I thought that was a really wonderful way of looking at things. I thought it was a beautiful realization that everything you need to make you happy is right in front of you and you have to lose it to make you appreciate it.
Then I thought about it another way. Maybe it’s just that when you don’t have something you think that getting it will make you happy. Thus happiness always seems like something far away. People always want what they can’t have. If people wanted true happiness they would stop trying to find it everywhere else.
Then it disturbed me to think that the one constant in both those angles is that you have the means to be happy right in front of you all the time. Maybe the idea of happiness that’s wrong. Maybe people imagine happiness to be much grander than it really is, that’s why they never find it. Maybe it’s a little, insignificant thing and people trip over it while chasing illusions. I’ll have to mention that to Topper sometime.
At any rate I said goodbye to Sean and decided to have a quick stroll around the rooftop. I looked off of each side, and when I looked off the last side I noticed a building in the distance with an elaborate roof-top garden.
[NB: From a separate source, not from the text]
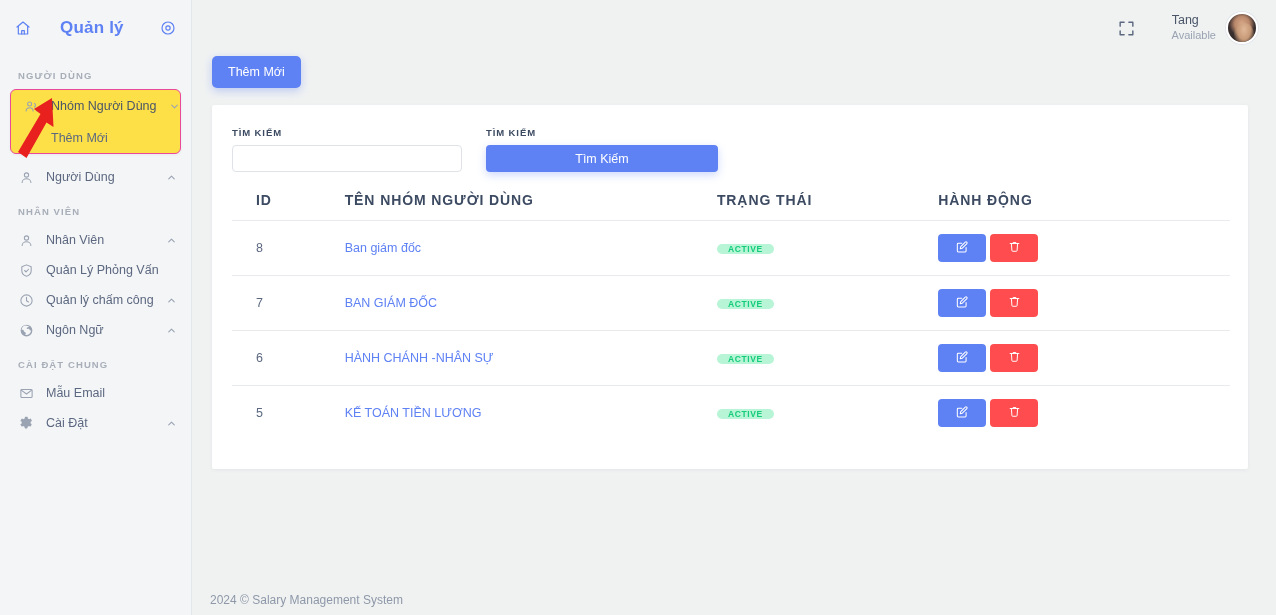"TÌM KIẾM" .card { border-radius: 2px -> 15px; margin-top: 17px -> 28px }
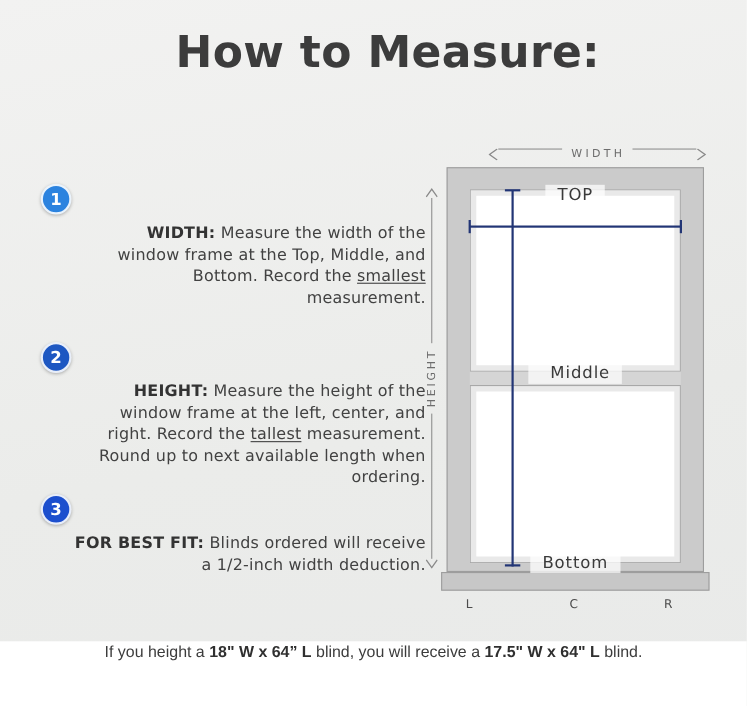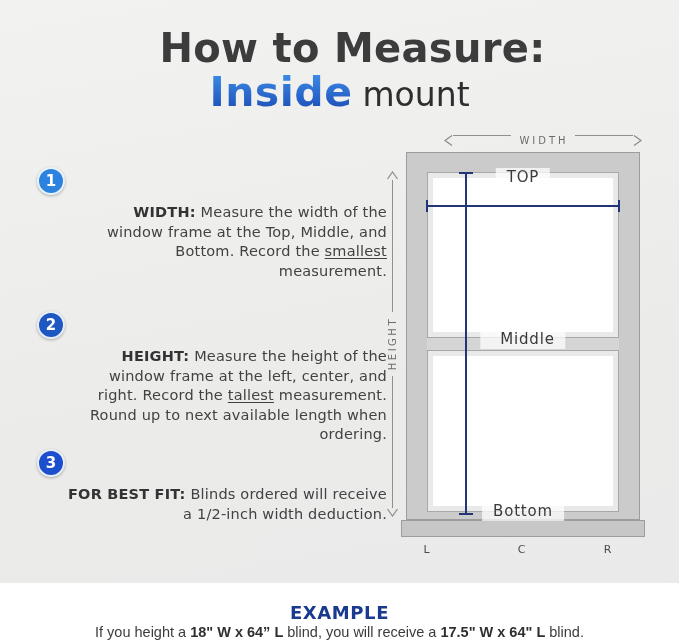"Inside mount" div.t2 { html: <div> <span>Inside</span><span>mount</span> </div> -> none }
It had a lot of wonderful looking flowers and in the middle was a large topiary sculpture of an airplane. It was an old airplane, like a biplane from the first world war.
I thought how odd it is that there was something that beautiful and no one on the streets below would ever see it or even know it was there.
Then I saw, way off in the distance, a man on another rooftop. He was looking right at me, across block after block of buildings and traffic. We continued looking at each other for a moment, and I thought to myself ‘poor bastard, his building is at least 15 stories lower than mine. He can’t see near the things I can see. He can’t even see the beautiful garden with the biplane made out of hedges.
Suddenly I raised my hand over my head and waved it back and forth, just once. Up came his hand and he waved back, and although I couldn’t see it, I know he was smiling.
‘Good for him’ I thought, ‘who cares how tall his building is.’
I was happy to realize that my black thoughts couldn’t reach him from here and sour his joy.
What in the world was I becoming anyway? I packed up my toolbox and went back to the elevator.